The next keynote in his life is his bonding with the Waziri. He establishes himself as a warrior, protector and provider to such an extent that they bestow upon him the title of Waziri, chief of the tribe of Waziri. He now wears another name, so we know that he is making another transition in his life. In the African culture the passage of a young man into manhood is a solemn ritual that involves the recognition and participation of all of the men of the tribe. Naming him their Waziri acknowledges Tarzan as a man among men. (Such an event of passage is sadly missing in our own western cultures.) ERB uses this event to openly bear witness that our young hero has arrived at last into his manhood and maturity.
Tarzan's mythic focus now turns from the affairs of his new tribe and he begins to focus with concern about providing for his own future. He justifies the dangerous trek to loot the ruins of Oar because the gold the Waziri have told him about that lies therein will more than adequately provide for his own future needs and wants. Then he will also be prepared to provide for his intended, the beautiful Jane of Baltimore.

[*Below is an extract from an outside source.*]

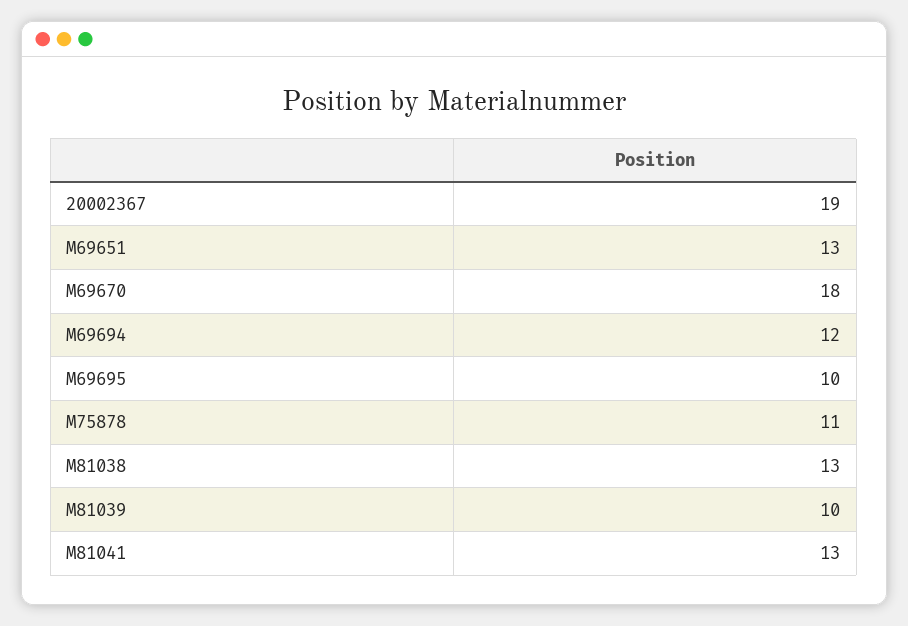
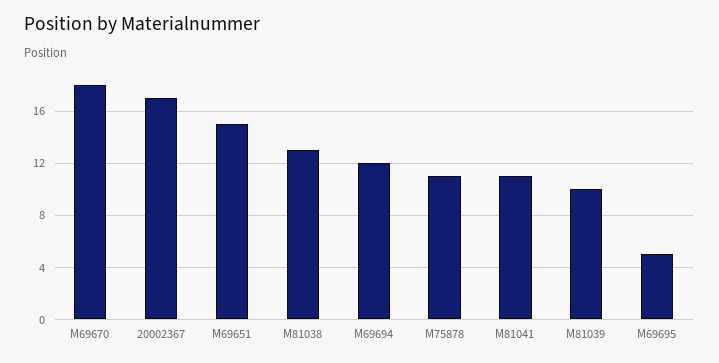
20002367: 19 -> 17
M69651: 13 -> 15
M69695: 10 -> 5
M81041: 13 -> 11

But there awaits for him in Opar a danger that he had not anticipated. He will be tempted and tested by the exotic temptress Queen La, High Priestess of the Flaming God. But his resolve is firm and he refuses her advances (and in a gentlemanly way) and also the offered title of High Priest of Opar as her mate. He is getting more certain of his true identity. This is the first name offered that he has turned down. But La will remain a presence and a question in his heart over the ensuing years. (Even we readers have mixed emotions about their relationship.)
His journey is almost complete. He must survive some misunderstandings of romance and trials of the heart with Jane herself; yet, when that point arrives he proclaims himself John Clayton, the true Lord Greystoke, his own name at last. He then has conquered all of the barriers and himself to finally claim the love of the woman. He marries her in the shadow of the cabin to the silent witness of the ghosts of his long dead parents, the quiet curiosity of his jungle brethren, and the gaze of his jubilant Waziri kinsmen.
We have thrilled with Tarzan as he has risen from hopelessness to achieve a place of power, honor, respect, confidence and maturity in his life. Burroughs so deftly gives us a rousing story that it is easy to overlook the mythic depths he plumbed and the thoroughness to which he so ably addressed the issues he found. He is a very enjoyable reading experience but it is the gift of his craft that makes such a lasting impression.